╭─ Vorliegender Text
Ilija Trojanow wurde die Einreise in die USA verweigert. Deutsche Politiker befürchten binationale Verstimmung. Der Autor beantragt derweil ein neues Visum.

Eine „typische Form der repressiven Dienstleistung“ herrsche in den USA, sagt der Schriftsteller Ilija Trojanow. Bild: dpa

STUTTGART/WIEN dpa | Der Schriftsteller Ilija Trojanow (48) plant einen neuen Einreiseversuch in die USA. „Ich werde ein Visum beantragen“, sagte Trojanow der Deutschen Presse-Agentur am Mittwoch nach seiner Landung in Stuttgart. Er wolle die jüngste Weigerung der US-Behörden, ihn in die USA einreisen zu lassen, nicht auf sich beruhen lassen.

Der Vorgang sei für ihn „sinnbildlich und exemplarisch“ für größte Intransparenz. Es seien ihm keinerlei Gründe genannt worden. Trojanow („Der Weltensammler“) hatte am Montag vom brasilianischen Salvador de Bahia aus in die USA fliegen wollen, um in Denver auf einer Germanisten-Konferenz aufzutreten. Beim Einchecken war ihm untersagt worden, die Maschine in die USA zu betreten.
╰─
╭─ Datensätze
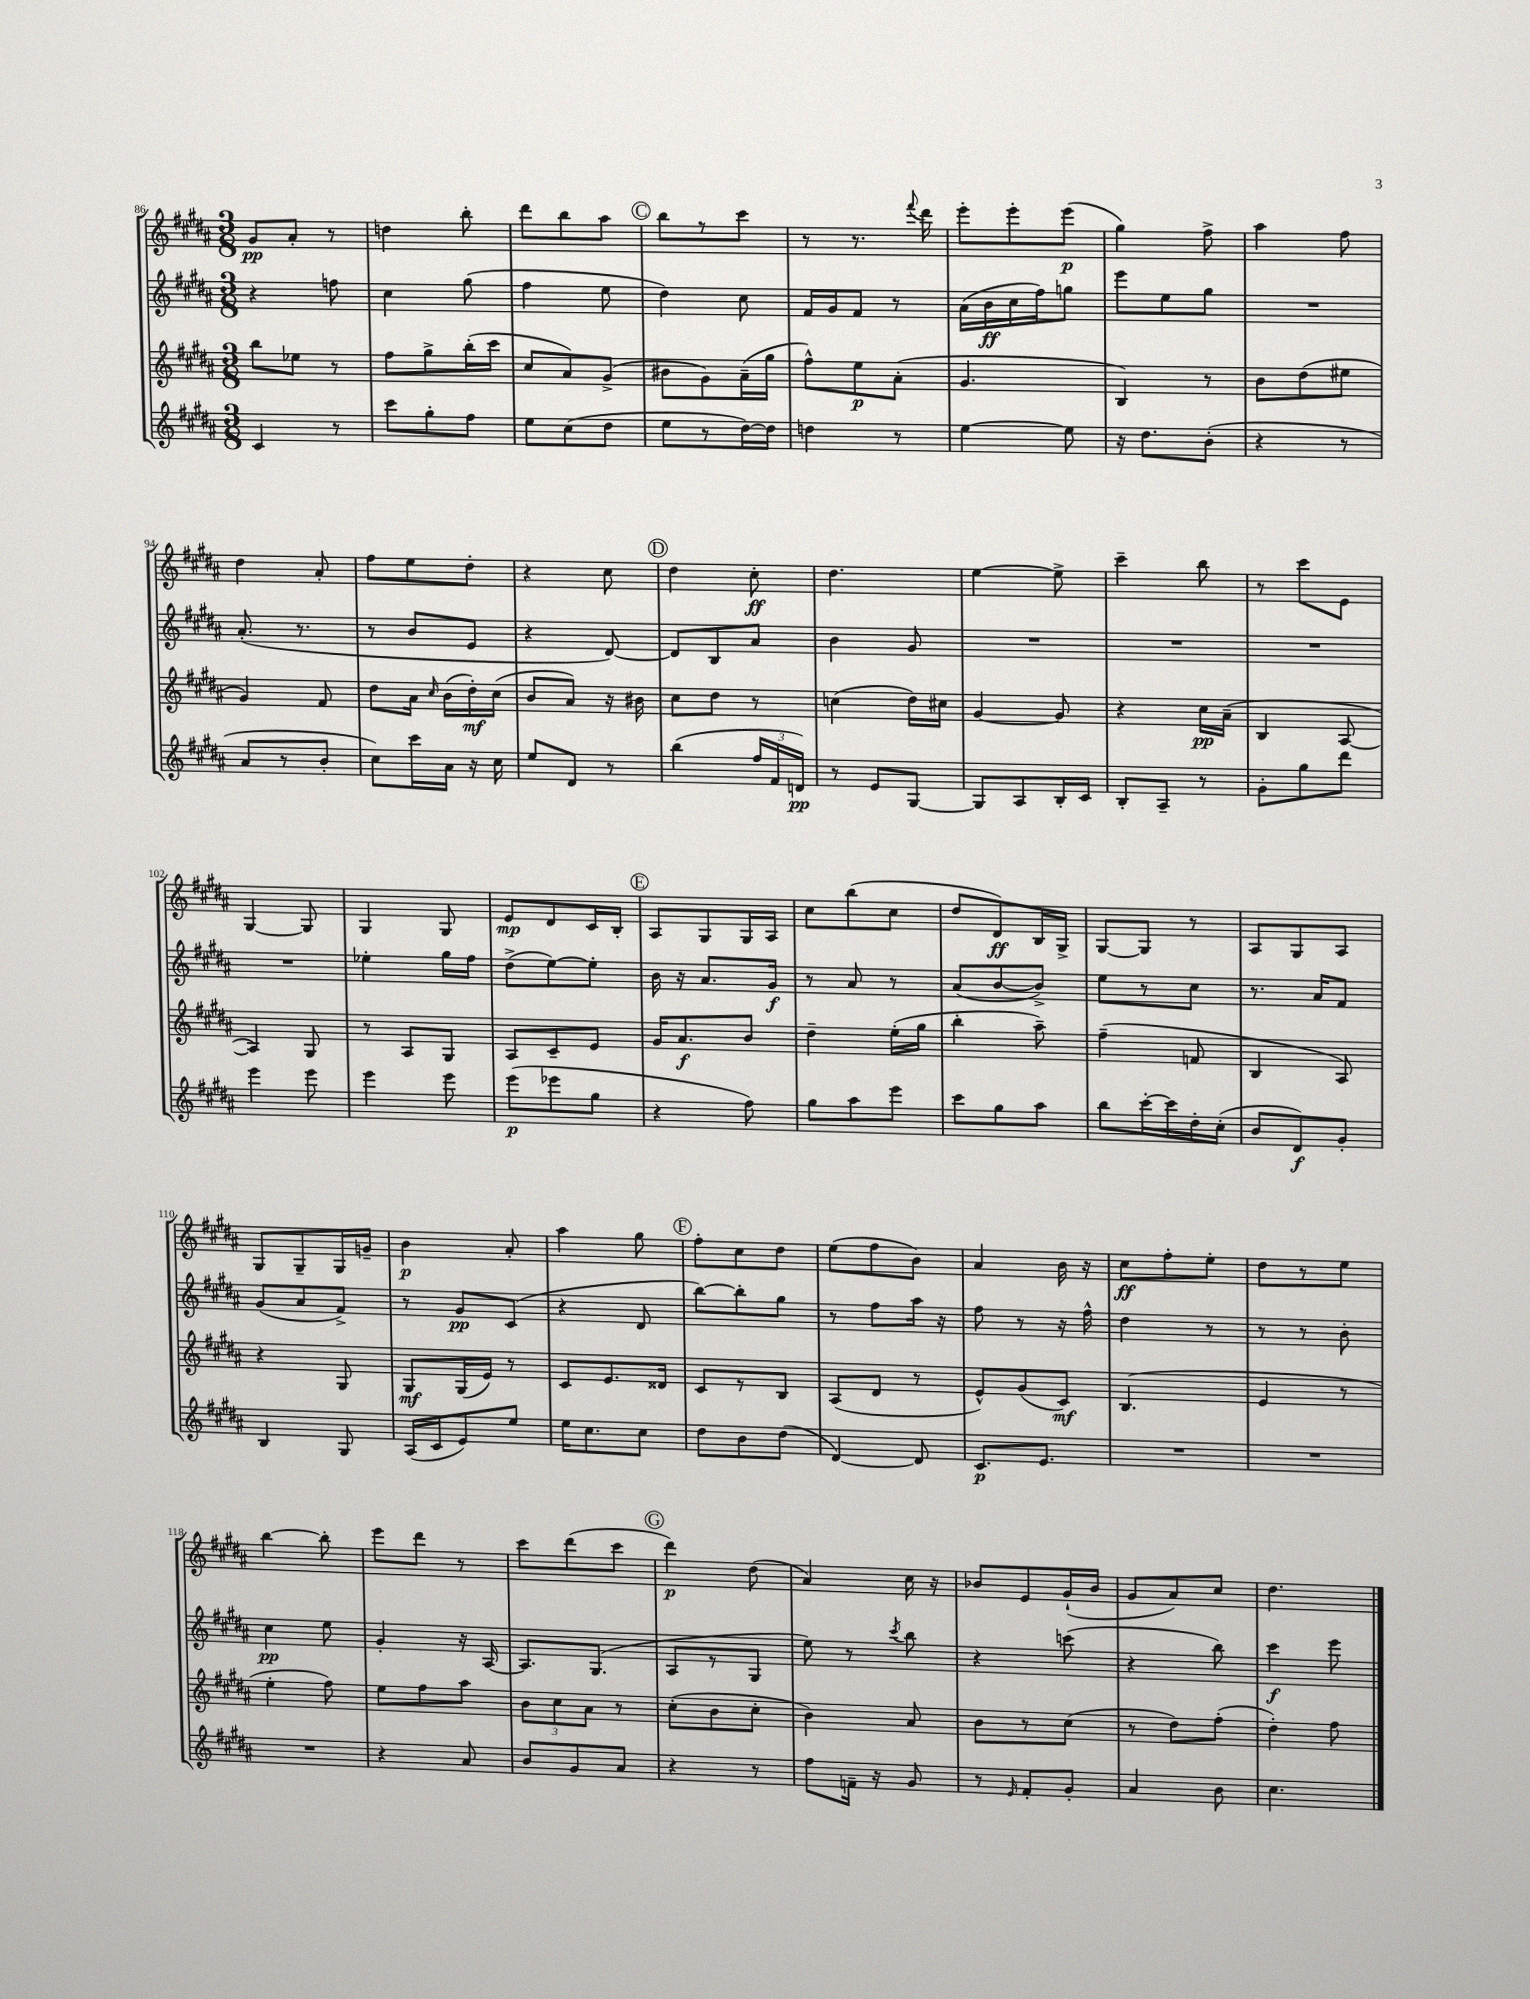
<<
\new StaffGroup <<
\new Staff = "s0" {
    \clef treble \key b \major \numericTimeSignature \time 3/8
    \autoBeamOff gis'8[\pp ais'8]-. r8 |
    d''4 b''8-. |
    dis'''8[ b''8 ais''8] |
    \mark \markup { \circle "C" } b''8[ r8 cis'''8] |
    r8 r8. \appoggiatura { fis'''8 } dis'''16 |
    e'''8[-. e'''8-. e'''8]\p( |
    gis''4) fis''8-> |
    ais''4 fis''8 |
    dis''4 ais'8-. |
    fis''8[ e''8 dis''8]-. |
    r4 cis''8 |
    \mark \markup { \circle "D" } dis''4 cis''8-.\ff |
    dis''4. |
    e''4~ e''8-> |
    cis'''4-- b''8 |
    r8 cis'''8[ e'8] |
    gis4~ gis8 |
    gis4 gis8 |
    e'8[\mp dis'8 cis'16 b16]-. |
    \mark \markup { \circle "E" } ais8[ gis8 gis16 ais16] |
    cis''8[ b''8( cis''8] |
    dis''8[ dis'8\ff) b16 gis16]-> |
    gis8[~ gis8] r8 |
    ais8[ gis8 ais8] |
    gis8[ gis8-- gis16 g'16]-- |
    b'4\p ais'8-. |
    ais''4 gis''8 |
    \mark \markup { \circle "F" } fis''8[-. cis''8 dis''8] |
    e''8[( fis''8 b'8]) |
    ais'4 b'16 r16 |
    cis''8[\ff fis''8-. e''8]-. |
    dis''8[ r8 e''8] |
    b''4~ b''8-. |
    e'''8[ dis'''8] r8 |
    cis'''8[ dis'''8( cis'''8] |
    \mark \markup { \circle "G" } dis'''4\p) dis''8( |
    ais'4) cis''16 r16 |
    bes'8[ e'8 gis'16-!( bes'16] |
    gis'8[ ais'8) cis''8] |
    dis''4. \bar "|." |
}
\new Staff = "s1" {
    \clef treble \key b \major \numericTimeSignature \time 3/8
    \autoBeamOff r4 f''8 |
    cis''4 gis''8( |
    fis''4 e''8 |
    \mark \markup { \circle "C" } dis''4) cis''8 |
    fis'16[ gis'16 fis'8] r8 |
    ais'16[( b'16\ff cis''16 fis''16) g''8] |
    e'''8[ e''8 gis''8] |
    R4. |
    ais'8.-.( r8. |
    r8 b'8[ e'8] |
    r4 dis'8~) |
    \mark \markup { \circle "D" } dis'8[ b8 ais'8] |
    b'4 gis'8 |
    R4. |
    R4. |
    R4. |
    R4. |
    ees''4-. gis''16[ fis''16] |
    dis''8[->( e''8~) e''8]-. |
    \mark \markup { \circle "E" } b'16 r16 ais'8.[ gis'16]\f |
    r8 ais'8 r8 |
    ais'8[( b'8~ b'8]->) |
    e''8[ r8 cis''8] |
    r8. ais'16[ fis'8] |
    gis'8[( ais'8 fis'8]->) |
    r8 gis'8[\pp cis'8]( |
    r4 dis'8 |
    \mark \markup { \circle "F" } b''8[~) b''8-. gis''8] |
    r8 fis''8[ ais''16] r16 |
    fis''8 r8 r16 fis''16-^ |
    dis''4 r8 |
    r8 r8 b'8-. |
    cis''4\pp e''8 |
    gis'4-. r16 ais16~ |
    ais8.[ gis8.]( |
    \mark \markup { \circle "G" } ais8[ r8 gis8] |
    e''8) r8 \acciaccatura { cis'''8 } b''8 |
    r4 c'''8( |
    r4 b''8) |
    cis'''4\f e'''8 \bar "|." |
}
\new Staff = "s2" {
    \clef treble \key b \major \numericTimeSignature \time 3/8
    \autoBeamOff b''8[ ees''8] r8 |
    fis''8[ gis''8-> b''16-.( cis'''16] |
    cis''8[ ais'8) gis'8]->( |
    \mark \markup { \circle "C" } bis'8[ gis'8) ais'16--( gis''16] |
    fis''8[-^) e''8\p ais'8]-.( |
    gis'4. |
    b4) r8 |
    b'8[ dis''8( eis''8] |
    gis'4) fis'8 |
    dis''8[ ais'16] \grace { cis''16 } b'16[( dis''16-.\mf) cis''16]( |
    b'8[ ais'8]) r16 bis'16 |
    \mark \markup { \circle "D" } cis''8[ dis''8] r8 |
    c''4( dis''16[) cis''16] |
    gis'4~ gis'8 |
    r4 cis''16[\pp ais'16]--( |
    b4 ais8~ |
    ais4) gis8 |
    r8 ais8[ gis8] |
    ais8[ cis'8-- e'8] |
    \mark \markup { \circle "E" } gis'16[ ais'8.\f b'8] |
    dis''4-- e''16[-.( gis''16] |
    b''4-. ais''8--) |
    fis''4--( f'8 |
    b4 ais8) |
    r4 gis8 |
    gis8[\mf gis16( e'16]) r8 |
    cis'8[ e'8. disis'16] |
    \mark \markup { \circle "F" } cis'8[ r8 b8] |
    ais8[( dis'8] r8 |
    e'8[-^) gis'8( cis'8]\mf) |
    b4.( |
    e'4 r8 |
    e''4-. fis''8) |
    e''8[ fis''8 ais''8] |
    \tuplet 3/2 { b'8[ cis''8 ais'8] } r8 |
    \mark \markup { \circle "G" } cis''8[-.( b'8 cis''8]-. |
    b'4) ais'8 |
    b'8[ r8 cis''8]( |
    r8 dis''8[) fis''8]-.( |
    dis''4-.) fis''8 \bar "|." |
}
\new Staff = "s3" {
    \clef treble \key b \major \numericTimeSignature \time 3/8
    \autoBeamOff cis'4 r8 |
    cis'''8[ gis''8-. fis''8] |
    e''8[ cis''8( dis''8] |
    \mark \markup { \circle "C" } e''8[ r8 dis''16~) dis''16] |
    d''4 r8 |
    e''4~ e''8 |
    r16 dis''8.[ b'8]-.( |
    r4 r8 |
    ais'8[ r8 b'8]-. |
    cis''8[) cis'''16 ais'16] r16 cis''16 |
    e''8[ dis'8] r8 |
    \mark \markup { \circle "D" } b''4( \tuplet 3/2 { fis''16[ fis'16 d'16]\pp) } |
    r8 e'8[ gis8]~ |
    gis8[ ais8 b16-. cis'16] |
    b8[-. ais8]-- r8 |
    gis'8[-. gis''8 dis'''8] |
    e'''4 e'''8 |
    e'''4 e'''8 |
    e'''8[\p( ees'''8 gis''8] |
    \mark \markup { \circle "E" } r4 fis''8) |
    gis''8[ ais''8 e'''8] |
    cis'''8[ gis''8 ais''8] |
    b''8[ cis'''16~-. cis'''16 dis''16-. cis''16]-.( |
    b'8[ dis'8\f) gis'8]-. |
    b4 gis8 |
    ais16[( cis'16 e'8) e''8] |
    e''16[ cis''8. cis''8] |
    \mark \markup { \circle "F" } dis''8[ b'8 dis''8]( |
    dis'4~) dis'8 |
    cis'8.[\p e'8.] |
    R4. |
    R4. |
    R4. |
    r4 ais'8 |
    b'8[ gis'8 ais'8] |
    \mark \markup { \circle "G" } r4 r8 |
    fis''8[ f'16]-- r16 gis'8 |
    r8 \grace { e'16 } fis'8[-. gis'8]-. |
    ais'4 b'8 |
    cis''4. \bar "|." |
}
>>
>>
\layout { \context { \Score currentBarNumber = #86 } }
╰─
╭─ Datensätze
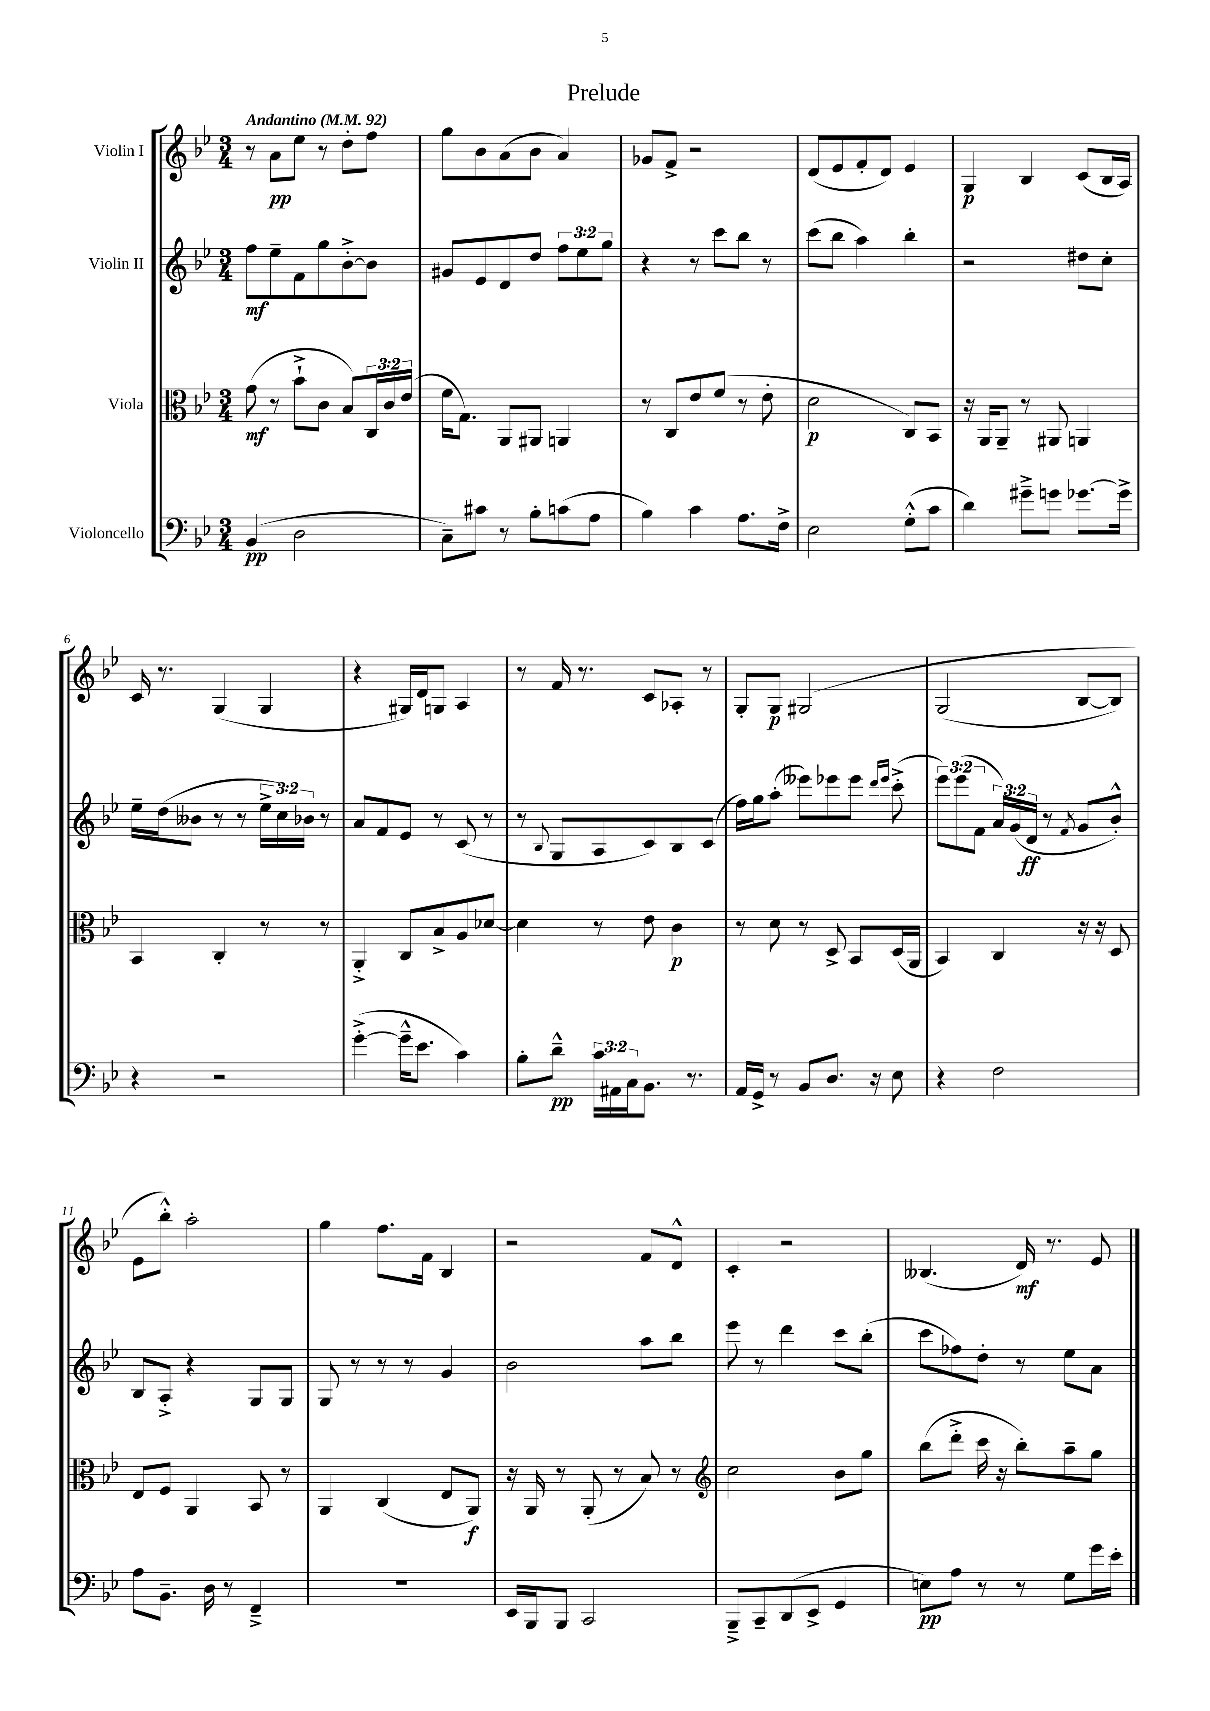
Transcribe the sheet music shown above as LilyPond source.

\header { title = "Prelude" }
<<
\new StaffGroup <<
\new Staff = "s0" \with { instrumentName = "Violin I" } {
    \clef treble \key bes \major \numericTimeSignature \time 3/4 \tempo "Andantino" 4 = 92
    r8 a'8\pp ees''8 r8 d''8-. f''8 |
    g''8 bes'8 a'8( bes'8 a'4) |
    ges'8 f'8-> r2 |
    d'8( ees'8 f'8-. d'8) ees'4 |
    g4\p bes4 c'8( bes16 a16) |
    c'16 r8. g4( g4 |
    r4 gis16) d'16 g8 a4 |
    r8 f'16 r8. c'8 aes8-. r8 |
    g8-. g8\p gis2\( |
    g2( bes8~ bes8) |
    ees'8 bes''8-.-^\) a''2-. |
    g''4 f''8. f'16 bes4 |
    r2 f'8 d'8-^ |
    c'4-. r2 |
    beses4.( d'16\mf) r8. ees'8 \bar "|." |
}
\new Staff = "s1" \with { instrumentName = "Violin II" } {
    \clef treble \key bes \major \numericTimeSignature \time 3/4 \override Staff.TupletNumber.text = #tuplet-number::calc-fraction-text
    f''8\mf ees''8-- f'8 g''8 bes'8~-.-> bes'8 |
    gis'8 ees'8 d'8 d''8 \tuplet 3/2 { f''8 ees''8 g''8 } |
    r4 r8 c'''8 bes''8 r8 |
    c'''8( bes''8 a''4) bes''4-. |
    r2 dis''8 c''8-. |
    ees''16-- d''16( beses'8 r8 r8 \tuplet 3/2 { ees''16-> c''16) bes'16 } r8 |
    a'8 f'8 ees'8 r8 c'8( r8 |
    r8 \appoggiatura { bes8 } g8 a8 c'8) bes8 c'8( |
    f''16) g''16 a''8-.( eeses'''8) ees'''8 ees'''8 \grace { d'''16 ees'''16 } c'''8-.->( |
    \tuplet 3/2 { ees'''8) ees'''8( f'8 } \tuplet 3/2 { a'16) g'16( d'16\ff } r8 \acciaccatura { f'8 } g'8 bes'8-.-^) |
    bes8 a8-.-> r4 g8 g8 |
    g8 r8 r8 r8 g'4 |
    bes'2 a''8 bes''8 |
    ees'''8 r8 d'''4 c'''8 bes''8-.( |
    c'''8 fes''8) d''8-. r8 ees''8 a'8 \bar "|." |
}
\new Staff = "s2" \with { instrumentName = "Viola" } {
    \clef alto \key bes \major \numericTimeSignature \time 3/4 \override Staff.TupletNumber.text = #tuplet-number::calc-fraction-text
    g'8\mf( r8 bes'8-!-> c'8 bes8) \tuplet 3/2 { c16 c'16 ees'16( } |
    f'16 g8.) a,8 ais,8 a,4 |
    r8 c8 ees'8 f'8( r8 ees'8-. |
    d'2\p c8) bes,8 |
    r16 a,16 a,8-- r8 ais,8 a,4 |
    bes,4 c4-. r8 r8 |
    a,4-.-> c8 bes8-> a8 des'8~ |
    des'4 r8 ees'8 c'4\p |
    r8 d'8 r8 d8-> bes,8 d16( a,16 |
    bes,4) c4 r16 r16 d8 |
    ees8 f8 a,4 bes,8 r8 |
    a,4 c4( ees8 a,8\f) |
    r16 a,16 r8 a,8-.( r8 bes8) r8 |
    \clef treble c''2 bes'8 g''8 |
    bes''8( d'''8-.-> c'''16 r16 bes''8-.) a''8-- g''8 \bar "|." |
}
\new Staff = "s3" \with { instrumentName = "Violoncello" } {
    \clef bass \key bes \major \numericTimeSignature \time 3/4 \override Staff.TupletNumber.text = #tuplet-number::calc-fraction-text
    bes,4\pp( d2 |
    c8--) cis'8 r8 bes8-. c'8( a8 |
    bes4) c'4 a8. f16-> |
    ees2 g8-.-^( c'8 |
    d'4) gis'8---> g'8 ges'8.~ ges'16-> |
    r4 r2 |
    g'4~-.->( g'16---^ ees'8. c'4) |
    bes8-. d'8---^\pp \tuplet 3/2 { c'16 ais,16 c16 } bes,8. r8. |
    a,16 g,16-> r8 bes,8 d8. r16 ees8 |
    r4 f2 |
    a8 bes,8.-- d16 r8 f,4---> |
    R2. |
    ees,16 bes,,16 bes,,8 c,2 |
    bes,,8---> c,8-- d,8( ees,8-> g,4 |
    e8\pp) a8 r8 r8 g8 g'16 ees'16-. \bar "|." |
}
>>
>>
╰─
● Aufgaben:
A - Von welchem Ort aus wollte Ilija Trojanow laut dem Text über seine verweigerte Einreise am Montag in die USA fliegen?
B - Führe den Text über Ilija Trojanows verweigerte Einreise in die USA nach seinem letzten Satz fort.

● Antworten:
A - Vom brasilianischen Salvador de Bahia aus.

B -
Es gebe eine mittlerweile „typische Form der repressiven Dienstleistung“, kritisierte Trojanow. Eine brasilianische Firma, die für eine US-Airline arbeite, die wiederum im Sinne der US-Behörden agiere – diese Kette führe dazu, dass einem letztlich sogar Kommunikation verweigert werde, sagte Trojanow, der in Wien lebt und seit Jahren ein scharfer Kritiker staatlicher Überwachung ist.

Von der Bundesregierung erwartet der Schriftsteller keine Unterstützung schon aufgrund ihres Verhaltens in der NSA-Affäre. Die Bundesregierung agiere angesichts der Sorgen ihrer Bürger vor Überwachung mit „undemokratischer Grobheit“, spielte Trojanow auf eine Petition von 70 000 Menschen an, die das Kanzleramt nicht einmal formal beantwortet habe.

Der SPD-Bundestagsabgeordnete Lars Klingbeil forderte die USA auf, das Einreiseverbot für Trojanow konkret zu begründen. „Hier ist jemand, der sich politisch engagiert, der sich intellektuell eingebracht hat, auch in die Frage NSA, und hier tun die Amerikaner gut daran, Gründe zu benennen, warum er nicht einreisen darf“, sagte der netzpolitische Sprecher der SPD-Fraktion. „Und ich erwarte auch, dass sich das Auswärtige Amt in diesen Fall einschaltet“, fügte Klingbeil hinzu. Trojanows Fall könne andernfalls „zu einer großen Irritation“ zwischen beiden Staaten führen.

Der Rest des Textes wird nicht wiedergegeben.